Australia, N.Z Dollars Drop From Highest Since 2008 Versus Yen

The Australian and New Zealand dollars fell from almost the highest versus the yen in more than four years as the Japanese currency’s slide over the past three months prompted criticism of excessive exchange-rate moves.

The South Pacific currencies weakened as Russia’s central bank said the world’s leading economies are on the brink of a “currency war” as policy makers advocate weaker currencies to boost economic growth. The Aussie was little changed against its U.S. counterpart as data showed consumer confidence was at almost the lowest since October.
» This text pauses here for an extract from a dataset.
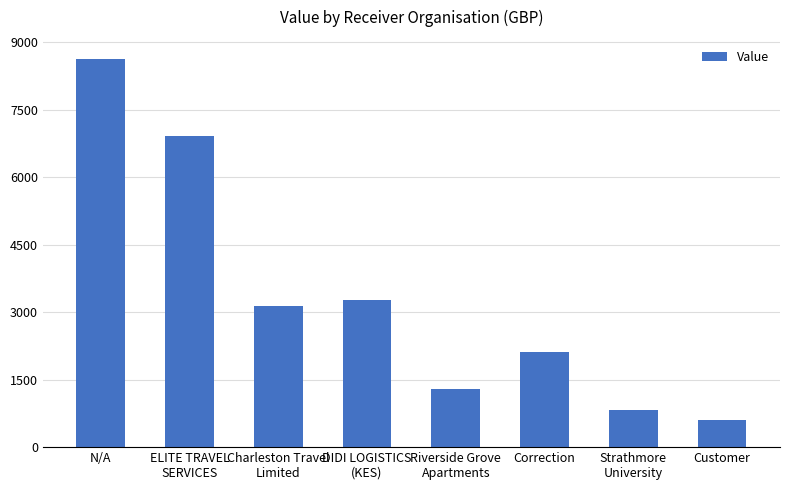

What is the difference between the values at ELITE TRAVEL
SERVICES and Strathmore
University?

6093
New Zealand’s dollar gained versus the dollar as commodities rose.

“The recent tempering of investor optimism has caused both the Aussie and the kiwi to give back some of their recent gains,” Joe Manimbo, a market analyst at Western Union Business Solutions, a unit of Western Union Co., wrote in an e-mail. “Overall sentiment appears neutral, with their downside limited by mounting evidence of a recovering China, while U.S. fiscal uncertainty caps the upside.”
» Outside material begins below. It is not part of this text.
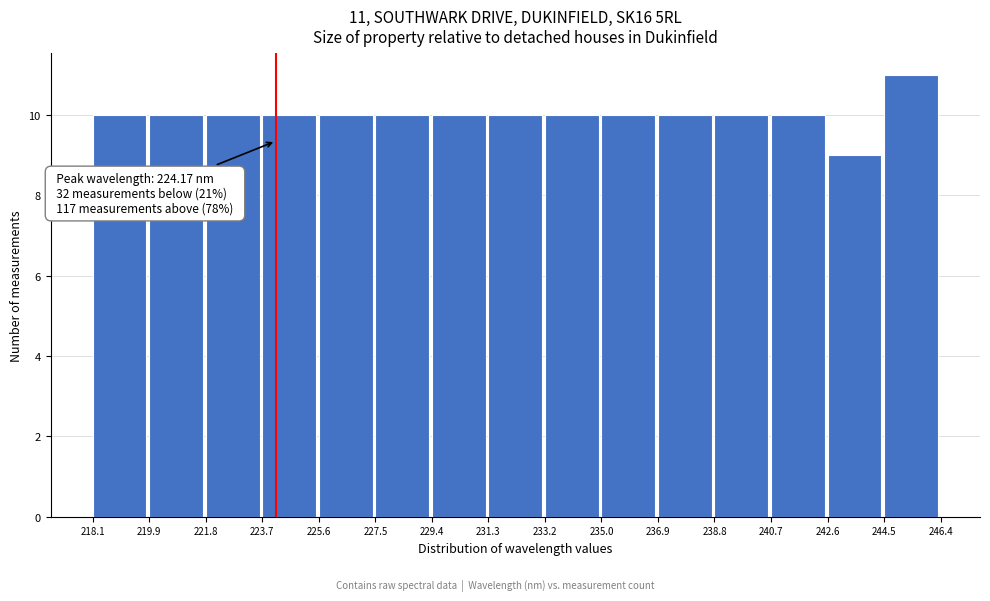

Which range on the x-axis has the tallest bar?

244.5 to 246.4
Australia’s dollar weakened 0.4 percent to 93.44 yen in New York trading yesterday. It reached 94.66 yen on Jan. 15, the strongest level since August 2008. The Aussie traded at $1.0572.
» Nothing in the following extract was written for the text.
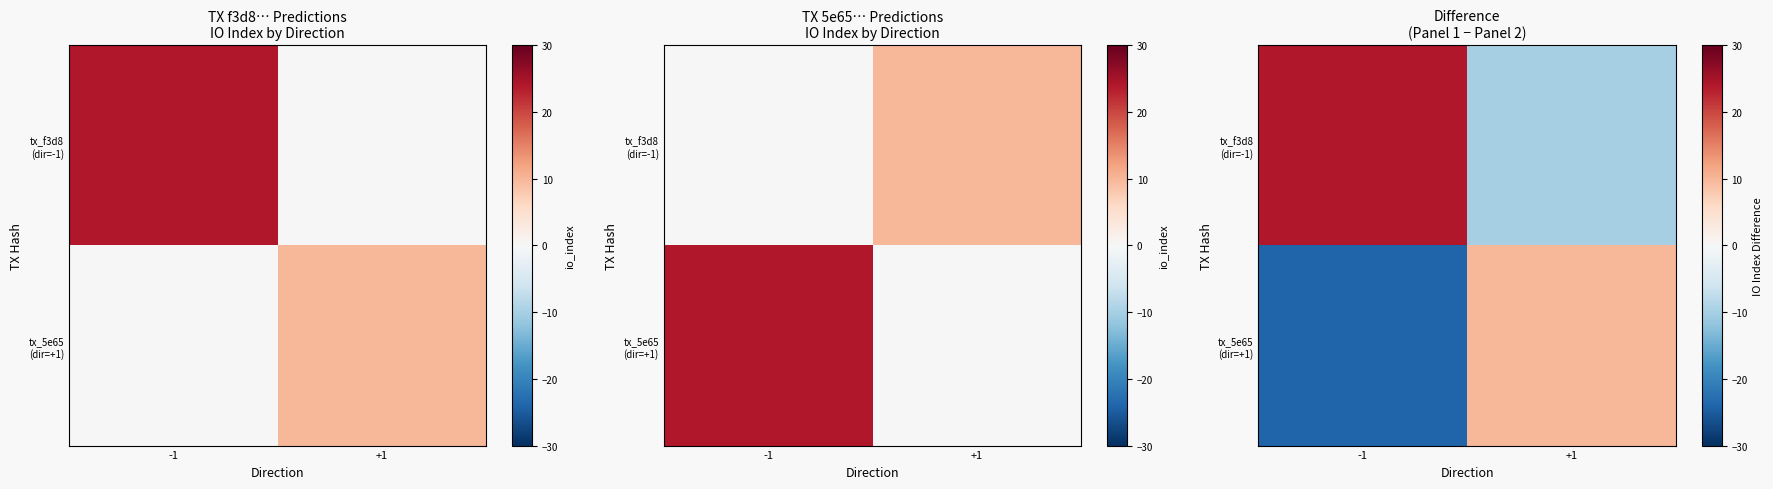

What is the spread (max minus min) of values at -1?

48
The kiwi, as the New Zealand dollar is called, depreciated 0.3 percent to 74.32 yen after touching 75.53 yen on Jan. 15, the highest since September 2008. The currency strengthened 0.2 to 84.10 U.S. cents.

Standard & Poor’s GSCI Index of 24 raw materials increased 0.2 percent.

Yen’s Drop

The yen tumbled 12 percent over the past three months against nine other developed-market peers tracked by Bloomberg Correlation-Weighted Indexes as Japanese officials moved to boost inflation and spur economic growth. It was the biggest loser in the group. The Australian dollar gained 2.8 percent, and the kiwi climbed 3.3 percent.

“Japan is weakening the yen, and other countries may follow,” Bank Rossii First Deputy Chairman Alexei Ulyukayev said at a conference in Moscow yesterday. Reciprocal devaluations would hurt the global economy, Ulyukayev said.

Australia’s sentiment index for January rose 0.6 percent to 100.6, a Westpac Banking Corp. and Melbourne Institute showed yesterday in Sydney. This month’s figure was little changed from the 100.03 level in December that was the least since October. Readings about 100 indicate optimists outnumbered pessimists.